いまサメ肉がおもしろい! 廃棄物規制で安価大量出荷、ヘルシーで好評
いままで味わったことのない新鮮なサメ肉が、安価で大量に流通する可能性が出てきた。フカヒレ目的のサメ漁を禁じるワシントン条約(廃棄物規制)の影響によるものだとか。だがこのサメ肉、意外にも“おいしくヘルシー”と好評なのである。
サメ肉といえば、すり身原料が真っ先に思い浮かぶ。サメ肉は漁獲後、独特なアンモニア臭を発するため、肉自体が商品として流通することは少ない。近海漁獲されるサメのほとんどは、すり身原料と化している。
今回注目されているサメ肉は、遠洋マグロ漁でマグロに混じって漁獲されたもの。フカヒレだけを取って身肉を捨てていたマグロ船が、条約規制により持ち帰りを余儀なくされたサメ肉、いわば厄介物である。
ところがこの厄介物、マグロ同様に超低温冷凍で船内凍結されて出荷されるため、アンモニア臭は皆無。新鮮かつ高品質なサメ肉が味わえるというのである。
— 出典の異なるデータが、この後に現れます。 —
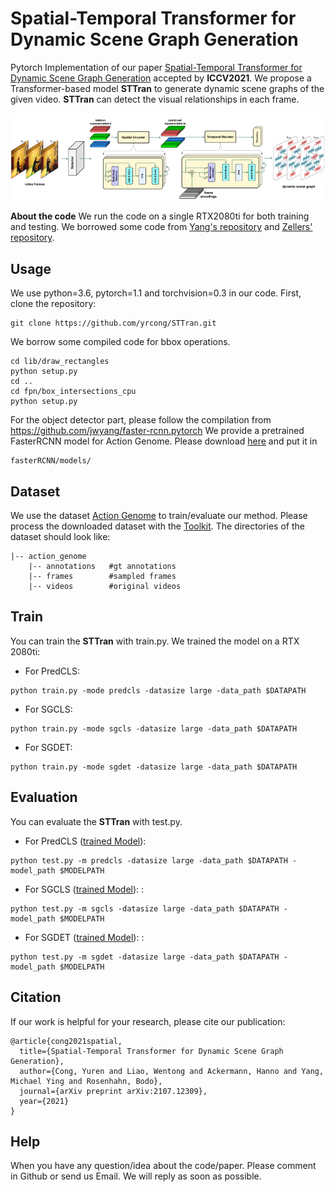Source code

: # Spatial-Temporal Transformer for Dynamic Scene Graph Generation
Pytorch Implementation of our paper [Spatial-Temporal Transformer for Dynamic Scene Graph Generation](https://arxiv.org/abs/2107.12309) accepted by **ICCV2021**. We propose a Transformer-based model **STTran** to generate dynamic scene graphs of the given video. **STTran** can detect the visual relationships in each frame.

![GitHub Logo](/data/framework.png)

**About the code**
We run the code on a single RTX2080ti for both training and testing. We borrowed some code from [Yang's repository](https://github.com/jwyang/faster-rcnn.pytorch) and [Zellers' repository](https://github.com/rowanz/neural-motifs).

## Usage
We use python=3.6, pytorch=1.1 and torchvision=0.3 in our code. First, clone the repository:
```
git clone https://github.com/yrcong/STTran.git
```
We borrow some compiled code for bbox operations.
```
cd lib/draw_rectangles
python setup.py
cd ..
cd fpn/box_intersections_cpu
python setup.py
```
For the object detector part, please follow the compilation from https://github.com/jwyang/faster-rcnn.pytorch
We provide a pretrained FasterRCNN model for Action Genome. Please download [here](https://drive.google.com/file/d/1-u930Pk0JYz3ivS6V_HNTM1D5AxmN5Bs/view?usp=sharing) and put it in
```
fasterRCNN/models/
```

## Dataset
We use the dataset [Action Genome](https://www.actiongenome.org/#download) to train/evaluate our method. Please process the downloaded dataset with the [Toolkit](https://github.com/JingweiJ/ActionGenome). The directories of the dataset should look like:
```
|-- action_genome
    |-- annotations   #gt annotations
    |-- frames        #sampled frames
    |-- videos        #original videos
```
## Train
You can train the **STTran** with train.py. We trained the model on a RTX 2080ti:
+ For PredCLS: 
```
python train.py -mode predcls -datasize large -data_path $DATAPATH 
```
+ For SGCLS: 
```
python train.py -mode sgcls -datasize large -data_path $DATAPATH 
```
+ For SGDET: 
```
python train.py -mode sgdet -datasize large -data_path $DATAPATH 
```

## Evaluation
You can evaluate the **STTran** with test.py.
+ For PredCLS ([trained Model](https://drive.google.com/file/d/1Sk5qFLWTZmwr63fHpy_C7oIxZSQU16vU/view?usp=sharing)): 
```
python test.py -m predcls -datasize large -data_path $DATAPATH -model_path $MODELPATH
```
+ For SGCLS ([trained Model](https://drive.google.com/file/d/1ZbJ7JkTEVM9mCI-9e5bCo6uDlKbWttgH/view?usp=sharing)): : 
```
python test.py -m sgcls -datasize large -data_path $DATAPATH -model_path $MODELPATH
```
+ For SGDET ([trained Model](https://drive.google.com/file/d/1dBE90bQaXB-xogRdyAJa2A5S8RwYvjPp/view?usp=sharing)): : 
```
python test.py -m sgdet -datasize large -data_path $DATAPATH -model_path $MODELPATH
```

## Citation
If our work is helpful for your research, please cite our publication:
```
@article{cong2021spatial,
  title={Spatial-Temporal Transformer for Dynamic Scene Graph Generation},
  author={Cong, Yuren and Liao, Wentong and Ackermann, Hanno and Yang, Michael Ying and Rosenhahn, Bodo},
  journal={arXiv preprint arXiv:2107.12309},
  year={2021}
}
```
## Help 
When you have any question/idea about the code/paper. Please comment in Github or send us Email. We will reply as soon as possible.
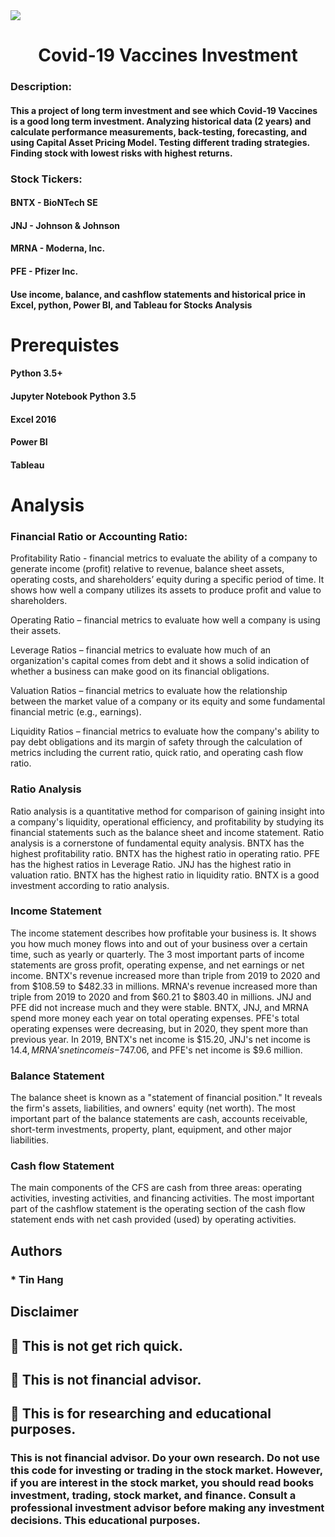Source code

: <img src="Covid_19.PNG">
<h1 align="center">Covid-19 Vaccines Investment</h1>

### Description:
#### This a project of long term investment and see which Covid-19 Vaccines is a good long term investment. Analyzing historical data (2 years) and calculate performance measurements, back-testing, forecasting, and using Capital Asset Pricing Model. Testing different trading strategies. Finding stock with lowest risks with highest returns.  
### Stock Tickers:
#### BNTX - BioNTech SE  
#### JNJ - Johnson & Johnson      
#### MRNA - Moderna, Inc.  
#### PFE - Pfizer Inc.  

#### Use income, balance, and cashflow statements and historical price in Excel, python, Power BI, and Tableau for Stocks Analysis


# Prerequistes  

#### Python 3.5+

#### Jupyter Notebook Python 3.5  

#### Excel 2016

#### Power BI  

#### Tableau

# Analysis  
### Financial Ratio or Accounting Ratio:  

Profitability Ratio - financial metrics to evaluate the ability of a company to generate income (profit) relative to revenue, balance sheet assets, operating costs, and shareholders’ equity during a specific period of time. It shows how well a company utilizes its assets to produce profit and value to shareholders.  

Operating Ratio – financial metrics to evaluate how well a company is using their assets.  

Leverage Ratios – financial metrics to evaluate how much of an organization's capital comes from debt and it shows a solid indication of whether a business can make good on its financial obligations.  

Valuation Ratios – financial metrics to evaluate how the relationship between the market value of a company or its equity and some fundamental financial metric (e.g., earnings).  

Liquidity Ratios – financial metrics to evaluate how the company's ability to pay debt obligations and its margin of safety through the calculation of metrics including the current ratio, quick ratio, and operating cash flow ratio.   

### Ratio Analysis  
Ratio analysis is a quantitative method for comparison of gaining insight into a company's liquidity, operational efficiency, and profitability by studying its financial statements such as the balance sheet and income statement. Ratio analysis is a cornerstone of fundamental equity analysis. BNTX has the highest profitability ratio. BNTX has the highest ratio in operating ratio. PFE has the highest ratios in Leverage Ratio. JNJ has the highest ratio in valuation ratio. BNTX has the highest ratio in liquidity ratio. BNTX is a good investment according to ratio analysis.  

### Income Statement  
The income statement describes how profitable your business is. It shows you how much money flows into and out of your business over a certain time, such as yearly or quarterly. The 3 most important parts of income statements are gross profit, operating expense, and net earnings or net income. BNTX's revenue increased more than triple from 2019 to 2020 and from $108.59 to $482.33 in millions.  MRNA's revenue increased more than triple from 2019 to 2020 and from $60.21 to $803.40 in millions. JNJ and PFE did not increase much and they were stable. BNTX, JNJ, and MRNA spend more money each year on total operating expenses. PFE's total operating expenses were decreasing, but in 2020, they spent more than previous year.  In 2019, BNTX's net income is $15.20, JNJ's net income is $14.4, MRNA's net income is -$747.06, and PFE's net income is $9.6 million.  

### Balance Statement  
The balance sheet is known as a "statement of financial position." It reveals the firm's assets, liabilities, and owners' equity (net worth). The most important part of the balance statements are cash, accounts receivable, short-term investments, property, plant, equipment, and other major liabilities.  

### Cash flow  Statement 
The main components of the CFS are cash from three areas: operating activities, investing activities, and financing activities. The most important part of the cashflow statement is the operating section of the cash flow statement ends with net cash provided (used) by operating activities.

## Authors  
### * Tin Hang  

## Disclaimer  
## 🔴 This is not get rich quick.  
## 🔴 This is not financial advisor.   
## 🔴 This is for researching and educational purposes.  
### This is not financial advisor. Do your own research. Do not use this code for investing or trading in the stock market. However, if you are interest in the stock market, you should read books investment, trading, stock market, and finance. Consult a professional investment advisor before making any investment decisions. This educational purposes.  

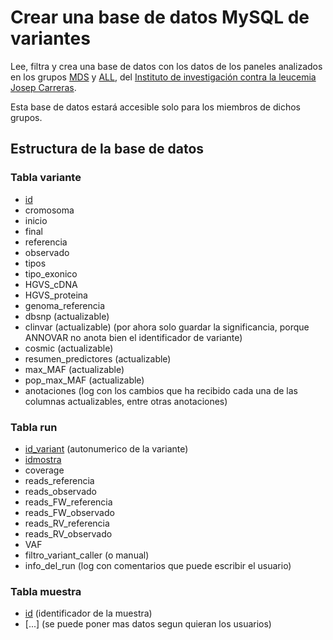 # Crear una base de datos MySQL de variantes

Lee, filtra y crea una base de datos con los datos de los paneles analizados en los grupos [MDS](https://www.carrerasresearch.org/en/Myelodysplastic_Syndromes) y [ALL](https://www.carrerasresearch.org/en/Acute_Lymphoblastic_Leukemia_(ALL)), del [Instituto de investigaci&oacute;n contra la leucemia Josep Carreras](https://www.carrerasresearch.org).

Esta base de datos estar&aacute; accesible solo para los miembros de dichos grupos.

## Estructura de la base de datos

### Tabla variante

* <u>id</u>
* cromosoma
* inicio
* final
* referencia
* observado
* tipos
* tipo_exonico
* HGVS_cDNA
* HGVS_proteina
* genoma_referencia
* dbsnp (actualizable)
* clinvar (actualizable) (por ahora solo guardar la significancia, porque ANNOVAR no anota bien el identificador de variante)
* cosmic (actualizable)
* resumen_predictores (actualizable)
* max_MAF (actualizable)
* pop_max_MAF (actualizable)
* anotaciones (log con los cambios que ha recibido cada una de las columnas actualizables, entre otras anotaciones)

### Tabla run

* <u>id_variant</u> (autonumerico de la variante)
* <u>idmostra</u>
* coverage
* reads_referencia
* reads_observado
* reads_FW_referencia
* reads_FW_observado
* reads_RV_referencia
* reads_RV_observado
* VAF
* filtro_variant_caller (o manual)
* info_del_run (log con comentarios que puede escribir el usuario)

### Tabla muestra

* <u>id</u> (identificador de la muestra)
* [...] (se puede poner mas datos segun quieran los usuarios)
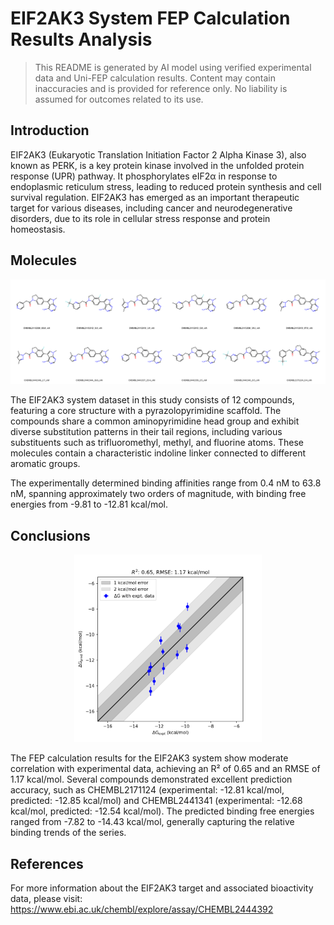 # EIF2AK3 System FEP Calculation Results Analysis

> This README is generated by AI model using verified experimental data and Uni-FEP calculation results. Content may contain inaccuracies and is provided for reference only. No liability is assumed for outcomes related to its use.

## Introduction

EIF2AK3 (Eukaryotic Translation Initiation Factor 2 Alpha Kinase 3), also known as PERK, is a key protein kinase involved in the unfolded protein response (UPR) pathway. It phosphorylates eIF2α in response to endoplasmic reticulum stress, leading to reduced protein synthesis and cell survival regulation. EIF2AK3 has emerged as an important therapeutic target for various diseases, including cancer and neurodegenerative disorders, due to its role in cellular stress response and protein homeostasis.

## Molecules

![Molecular structures of representative compounds](mol_grid.png)

The EIF2AK3 system dataset in this study consists of 12 compounds, featuring a core structure with a pyrazolopyrimidine scaffold. The compounds share a common aminopyrimidine head group and exhibit diverse substitution patterns in their tail regions, including various substituents such as trifluoromethyl, methyl, and fluorine atoms. These molecules contain a characteristic indoline linker connected to different aromatic groups.

The experimentally determined binding affinities range from 0.4 nM to 63.8 nM, spanning approximately two orders of magnitude, with binding free energies from -9.81 to -12.81 kcal/mol.

## Conclusions

<p align="center"><img src="result_dG.png" width="300"></p>

The FEP calculation results for the EIF2AK3 system show moderate correlation with experimental data, achieving an R² of 0.65 and an RMSE of 1.17 kcal/mol. Several compounds demonstrated excellent prediction accuracy, such as CHEMBL2171124 (experimental: -12.81 kcal/mol, predicted: -12.85 kcal/mol) and CHEMBL2441341 (experimental: -12.68 kcal/mol, predicted: -12.54 kcal/mol). The predicted binding free energies ranged from -7.82 to -14.43 kcal/mol, generally capturing the relative binding trends of the series.

## References

For more information about the EIF2AK3 target and associated bioactivity data, please visit:
https://www.ebi.ac.uk/chembl/explore/assay/CHEMBL2444392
マグロ船にとっては、すり身市場でタタキ売りするよりも、「少しでも高く売って燃料費の足しにしたい」という思惑もある。
「おいしく使いやすく、何より低コスト。中華街の飯店では、すでにブームになりつつある」と絶賛するのは中国料理店「新世界菜館」(東京都千代田区)の傳健興店主。「高タンパク、低脂肪、低カロリーで健康志向にも最適」とし、このほど自身が経営する食材商社・(株)健興通商でも、このサメ肉を活用した冷凍油調食材を開発した。
「シャークナゲット」「フィッシュバーグ」「フカの竜田揚げ」を新発売したところ、居酒屋、惣菜、給食から引き合いが相次いでいるとか。
ちなみにサメの年間世界漁獲高は約60万t。マグロは約190万t。サメの漁獲はほとんどがフカヒレ目的だという。